To exacerbate my anxiety, I was told that she was still in class and to "go ahead and have a seat in the living room. She'll be her in about twenty minutes."
By the time she walked through that front door, I was a quivering jar of testosterone preserves, so I just blurted it out in the foyer: "I want to break up."
Then it got ugly. She clung to me, weeping and sobbing and causing a huge scene in this very public area. She screamed, she pleaded.
Her sorority sisters looked on, their eyes burning homicidal blow darts into my forehead.
I pried her fingers off my neck and triceps and backed out the door. She stood there, wailing. I turned, walked, jogged and sprinted away.
Not a good scene. Usually, the anticipation of such a situation proves to be worse than the actual event...but not in this case.

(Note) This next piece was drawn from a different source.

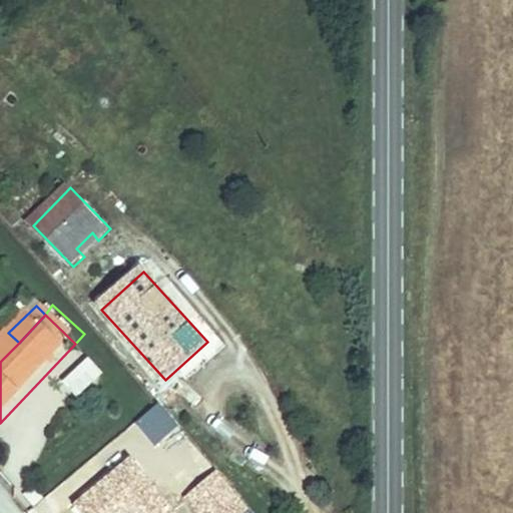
[(65,378),(78,394),(101,375),(88,359),(65,378)]
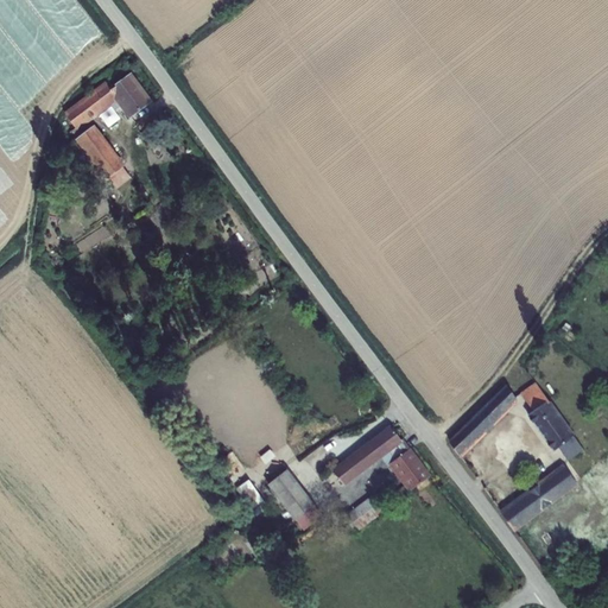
[(153,101),(132,71),(115,83),(116,84),(112,88),(106,80),(64,112),(76,128),(73,131),(77,137),(75,139),(106,178),(108,177),(124,165),(126,164),(95,124),(93,126),(90,124),(94,121),(93,120),(111,106),(116,101),(121,107),(130,119),(153,101)]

Things did eventually work out. She tracked me down the following Monday outside one of my classes and we talked about it in an empty classroom before parting ways with considerably less fanfare. I think she's married now, with a couple of kids and living in Texas or something.
As for Earvin Johnson, he's an HIV survivor and an ambassador who has continued to promote awareness and education about a disease which affects so many. The real hero, however, is his wife Cookie, who stood by him in the face of so much humiliation, judgment and uncertainty.
And her unborn child? His name is Earvin Johnson III, he's nineteen years old and both he and his mother tested negative for the HIV virus.
All of us, at some point in our existence, must step onto that emotional on-deck circle where we take a few practice swings before stepping up to the plate.
My advice is to swing at the first pitch.